• _EXERCISE OBJECTIVE_
Go through the material below and copy all lines with "tasks".

• _DATA IN THIS EXERCISE_
################

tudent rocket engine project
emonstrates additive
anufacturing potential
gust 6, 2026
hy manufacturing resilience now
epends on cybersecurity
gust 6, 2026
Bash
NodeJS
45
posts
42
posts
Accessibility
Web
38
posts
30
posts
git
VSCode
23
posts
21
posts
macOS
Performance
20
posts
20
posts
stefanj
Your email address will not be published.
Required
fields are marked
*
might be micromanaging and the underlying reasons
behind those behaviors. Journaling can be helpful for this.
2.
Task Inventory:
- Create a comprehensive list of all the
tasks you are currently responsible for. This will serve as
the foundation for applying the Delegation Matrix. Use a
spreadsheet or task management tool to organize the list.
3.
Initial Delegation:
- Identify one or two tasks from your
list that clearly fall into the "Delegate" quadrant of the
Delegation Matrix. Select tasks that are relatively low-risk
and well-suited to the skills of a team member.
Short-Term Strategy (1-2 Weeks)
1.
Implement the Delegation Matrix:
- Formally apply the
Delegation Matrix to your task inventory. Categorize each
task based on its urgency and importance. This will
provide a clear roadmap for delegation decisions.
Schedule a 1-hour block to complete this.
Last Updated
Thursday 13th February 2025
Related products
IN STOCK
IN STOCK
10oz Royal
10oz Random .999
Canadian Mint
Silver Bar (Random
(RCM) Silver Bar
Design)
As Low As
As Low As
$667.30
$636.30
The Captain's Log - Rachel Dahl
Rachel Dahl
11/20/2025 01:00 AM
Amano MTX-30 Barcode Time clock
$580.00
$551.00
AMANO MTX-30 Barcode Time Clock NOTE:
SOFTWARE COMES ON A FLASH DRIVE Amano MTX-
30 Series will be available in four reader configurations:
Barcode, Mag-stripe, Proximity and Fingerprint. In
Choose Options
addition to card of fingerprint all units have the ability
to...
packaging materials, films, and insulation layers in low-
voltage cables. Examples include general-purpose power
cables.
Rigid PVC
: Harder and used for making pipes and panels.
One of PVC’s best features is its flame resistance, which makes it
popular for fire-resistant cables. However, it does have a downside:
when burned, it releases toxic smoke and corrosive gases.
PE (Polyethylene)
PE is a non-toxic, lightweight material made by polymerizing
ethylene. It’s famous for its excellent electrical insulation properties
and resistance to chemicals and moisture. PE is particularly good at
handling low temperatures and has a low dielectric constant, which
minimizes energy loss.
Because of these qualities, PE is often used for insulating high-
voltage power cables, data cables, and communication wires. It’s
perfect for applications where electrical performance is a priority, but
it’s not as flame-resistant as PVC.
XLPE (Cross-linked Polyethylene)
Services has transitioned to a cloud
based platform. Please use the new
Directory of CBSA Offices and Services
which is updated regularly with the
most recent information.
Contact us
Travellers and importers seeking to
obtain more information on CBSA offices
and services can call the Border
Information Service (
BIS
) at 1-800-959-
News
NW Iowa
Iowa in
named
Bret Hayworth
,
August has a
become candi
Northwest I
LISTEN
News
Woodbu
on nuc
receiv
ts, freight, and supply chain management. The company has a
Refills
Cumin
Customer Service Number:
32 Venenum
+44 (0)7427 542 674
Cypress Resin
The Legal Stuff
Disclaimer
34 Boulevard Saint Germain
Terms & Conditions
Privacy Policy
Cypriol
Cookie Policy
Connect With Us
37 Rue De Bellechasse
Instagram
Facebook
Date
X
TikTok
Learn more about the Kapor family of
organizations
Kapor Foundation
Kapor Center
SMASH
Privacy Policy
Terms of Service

################

• _YOUR SOLUTION_
tasks you are currently responsible for. This will serve as
- Identify one or two tasks from your
Delegation Matrix. Select tasks that are relatively low-risk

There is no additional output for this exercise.